--- WHAT YOU ARE ASKED TO DO ---
Set down the material exactly. Keep every line.

[[ DATA FOR ANALYSIS, beginning ]]

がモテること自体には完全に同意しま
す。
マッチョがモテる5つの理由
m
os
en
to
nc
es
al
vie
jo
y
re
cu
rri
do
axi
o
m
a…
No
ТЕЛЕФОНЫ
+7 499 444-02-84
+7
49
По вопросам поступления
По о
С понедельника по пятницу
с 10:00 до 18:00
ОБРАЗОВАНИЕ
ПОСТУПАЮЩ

[[ DATA FOR ANALYSIS, end ]]

--- EXPECTED ANSWER ---
がモテること自体には完全に同意しま
す。
マッチョがモテる5つの理由
m
os
en
to
nc
es
al
vie
jo
y
re
cu
rri
do
axi
o
m
a…
No
ТЕЛЕФОНЫ
+7 499 444-02-84
+7
49
По вопросам поступления
По о
С понедельника по пятницу
с 10:00 до 18:00
ОБРАЗОВАНИЕ
ПОСТУПАЮЩ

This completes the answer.